Gedanken zum Aschermittwoch

 

 
 © domagoj8888 – stock.adobe.com
 
 
 

Mit dem heutigen Tag, dem Aschermittwoch, beginnt die österliche Bußzeit. Schon diese Bezeichnung erschließt den Sinn und das Ziel dieser vierzigtägigen Fastenzeit: Besinnung und Vorbereitung auf Ostern, das größte Fest unseres Glaubens.
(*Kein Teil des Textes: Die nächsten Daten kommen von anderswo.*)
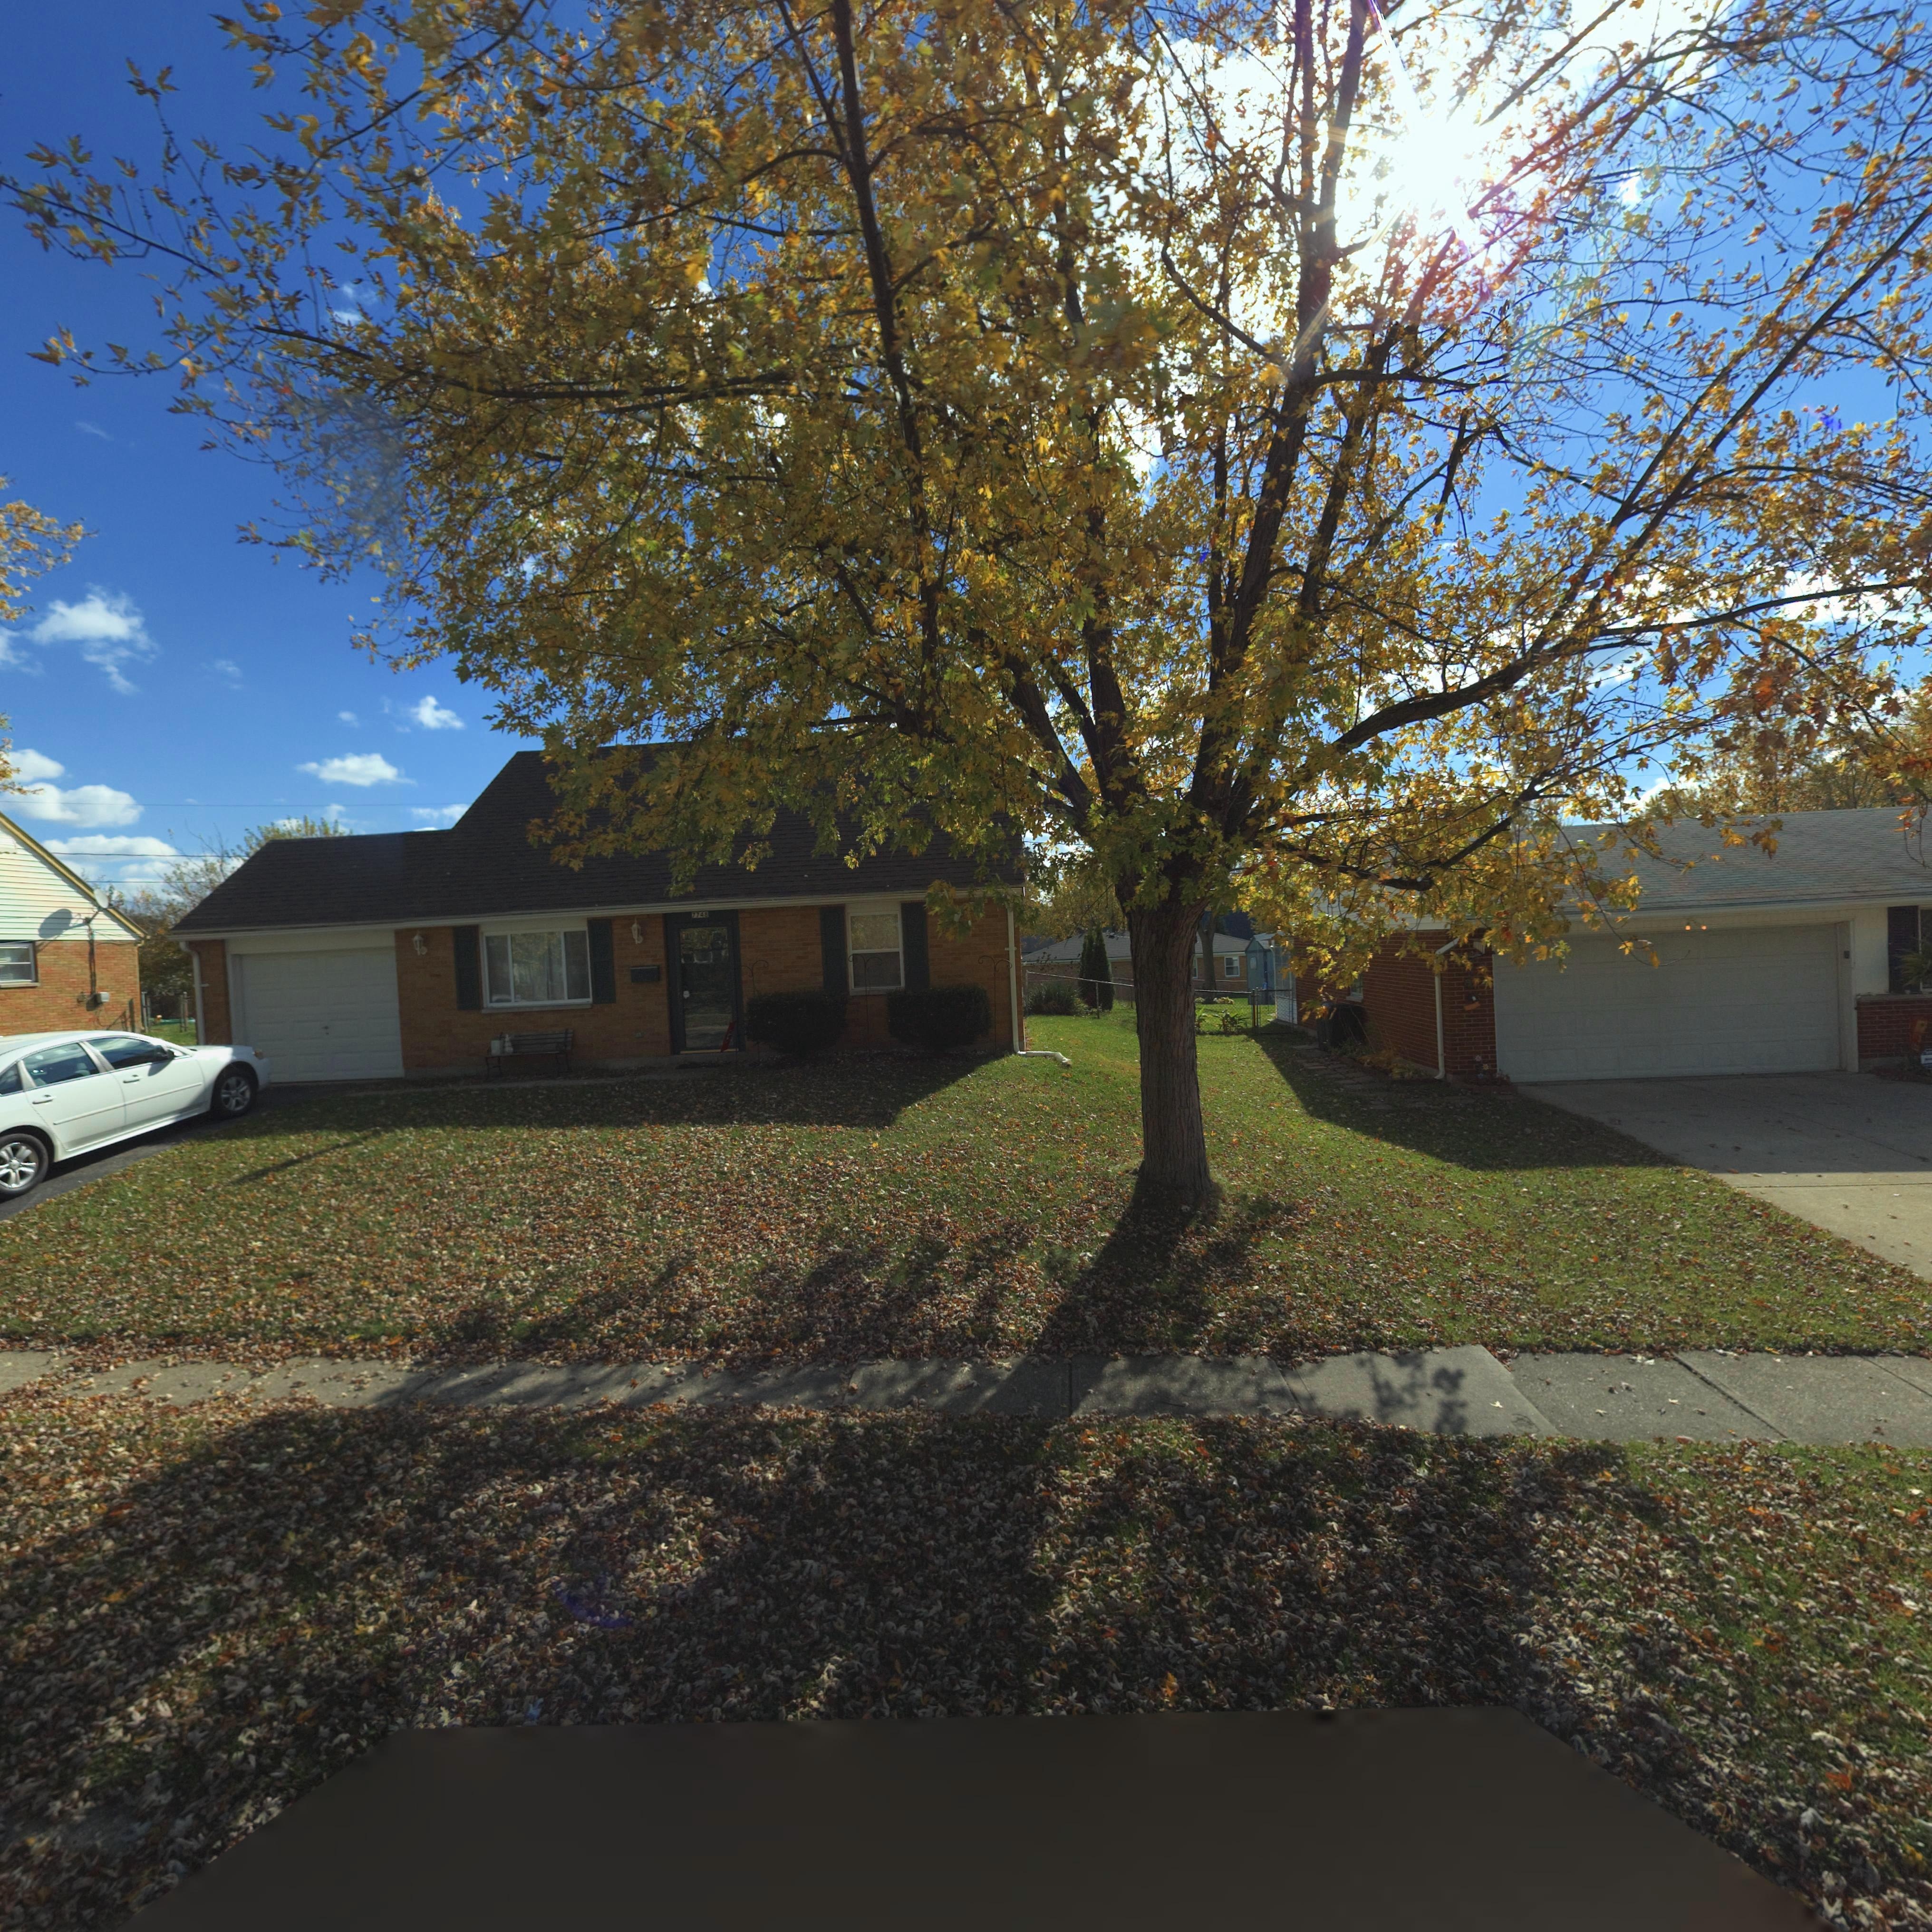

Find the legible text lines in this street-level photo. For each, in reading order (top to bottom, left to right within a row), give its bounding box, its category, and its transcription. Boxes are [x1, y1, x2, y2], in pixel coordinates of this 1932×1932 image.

[691, 911, 708, 918] StreetNumber: 7748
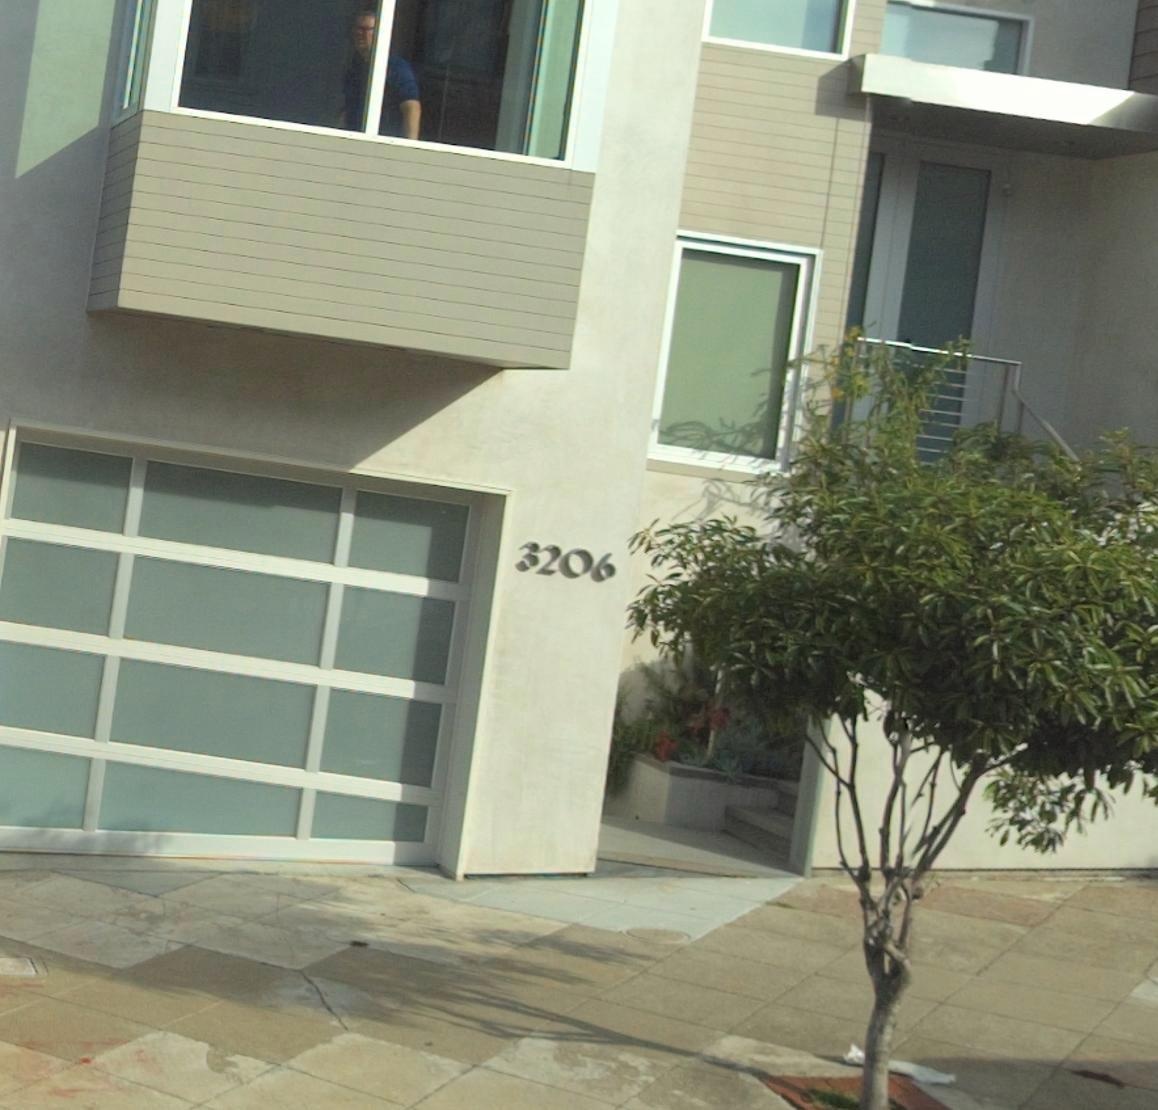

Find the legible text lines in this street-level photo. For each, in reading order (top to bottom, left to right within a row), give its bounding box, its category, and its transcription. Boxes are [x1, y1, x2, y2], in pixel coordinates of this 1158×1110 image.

[514, 537, 622, 583] StreetNumber: 3206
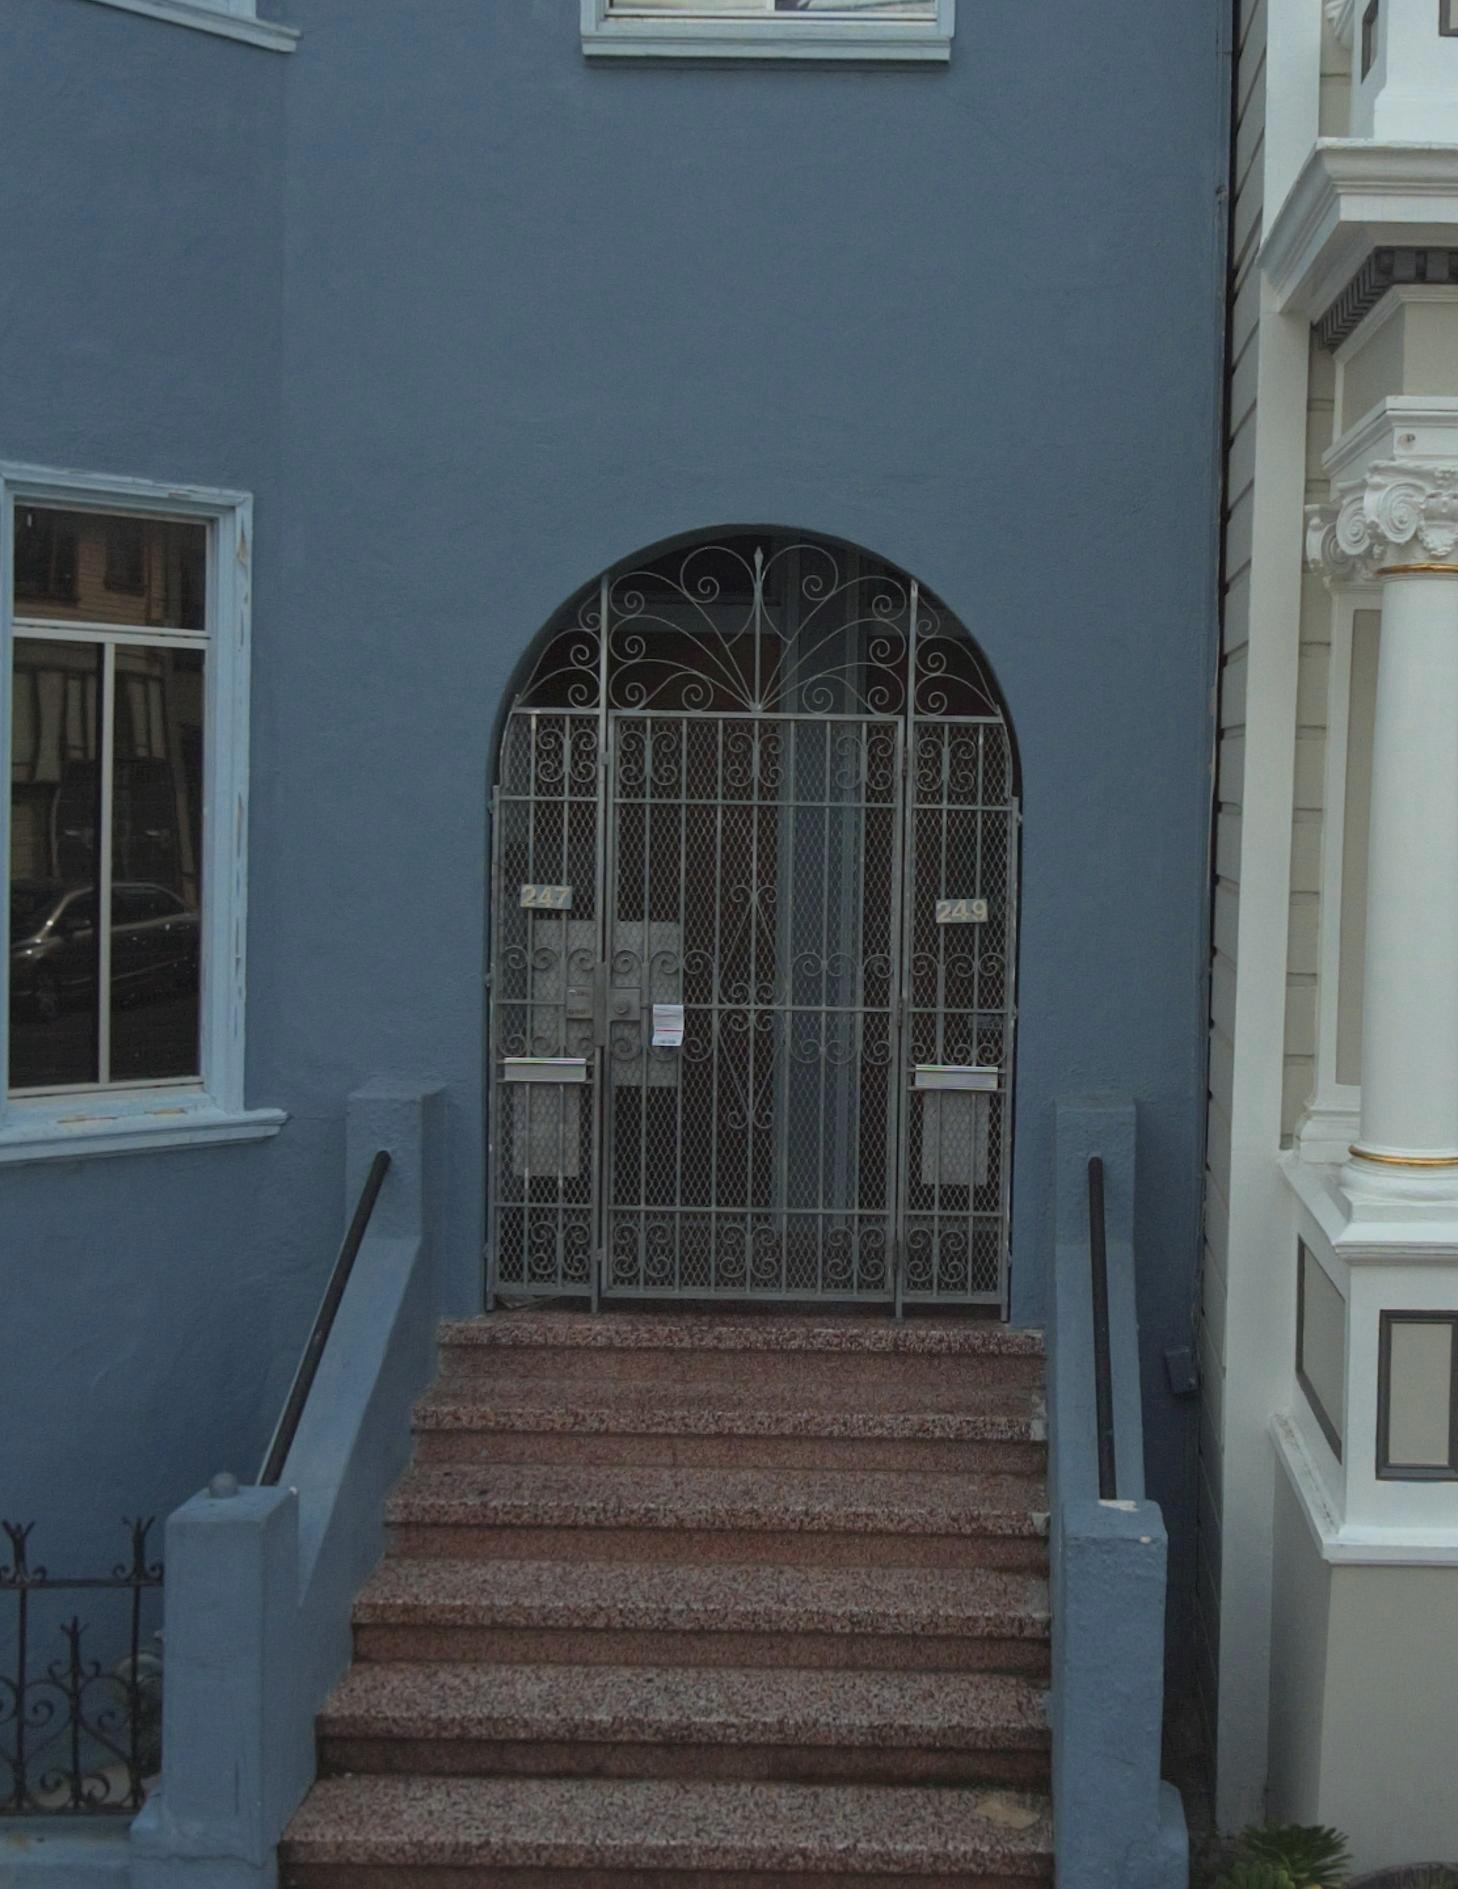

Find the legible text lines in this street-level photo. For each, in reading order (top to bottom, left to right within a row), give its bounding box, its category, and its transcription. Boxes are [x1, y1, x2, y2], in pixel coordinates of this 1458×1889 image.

[519, 884, 572, 909] StreetNumber: 247
[936, 900, 988, 922] StreetNumber: 249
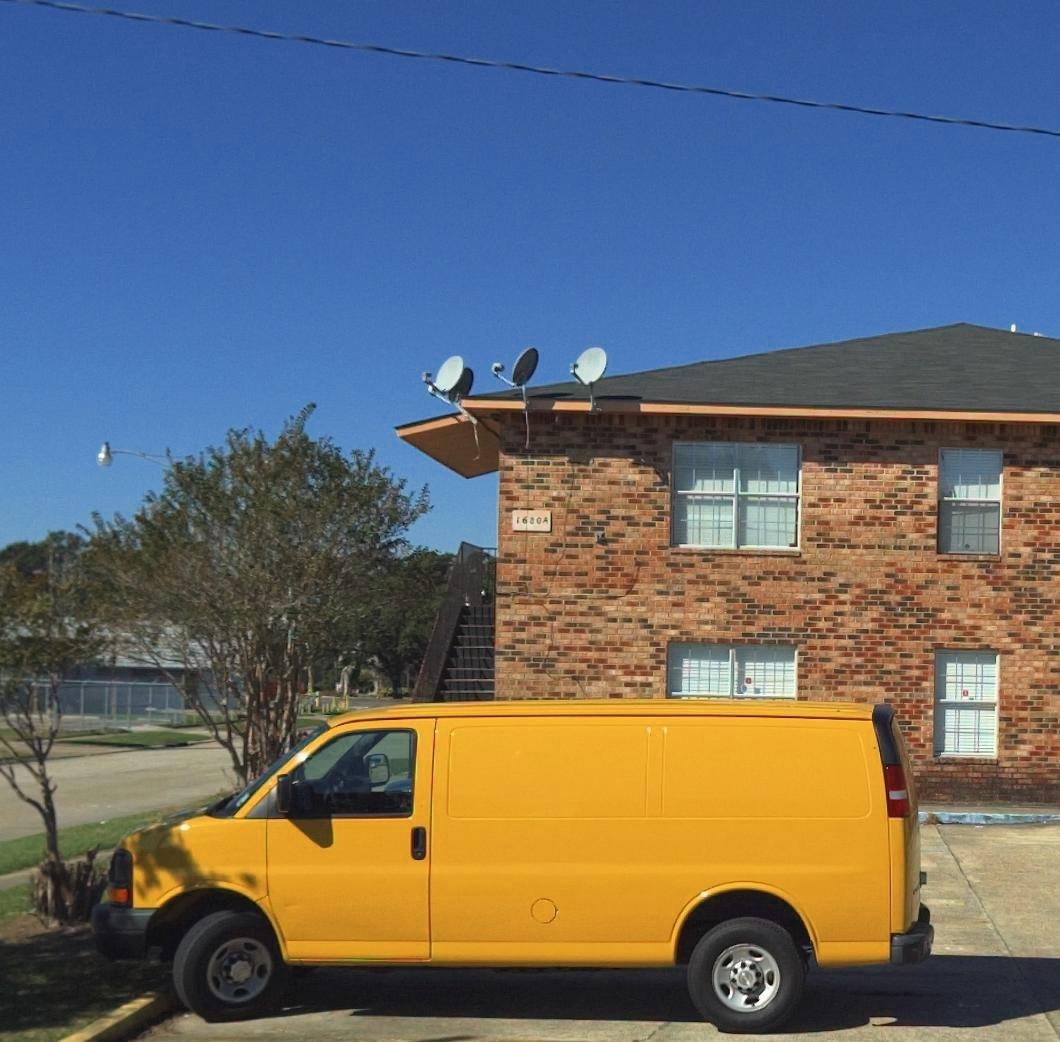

Das Kreuz auf der Stirn mit der Asche, die aus den im Osterfeuer verbrannten Palmzweigen des Vorjahres gewonnen wurde, erinnert uns an die Vergänglichkeit unserer Existenz: „Bedenke, Mensch, dass du Staub bist und wieder zum Staub zurückkehren wirst.“ Dieses Zeichen fordert uns aber auch auf, den Weg der Umkehr anzutreten, uns von Gott anschauen zu lassen, in der Begegnung mit ihm seine liebende Nähe von Neuem zu erfahren und das gläubige Vertrauen auf ihn zu stärken: „Bekehrt euch und glaubt an das Evangelium.“ Erst dann, wenn wir uns auf Gott und seine Kraft verlassen, spüren wir, dass unser Leben einer Kurskorrektur bedarf: einer Abwendung vom Bösen und einer Entschiedenheit für das Gute.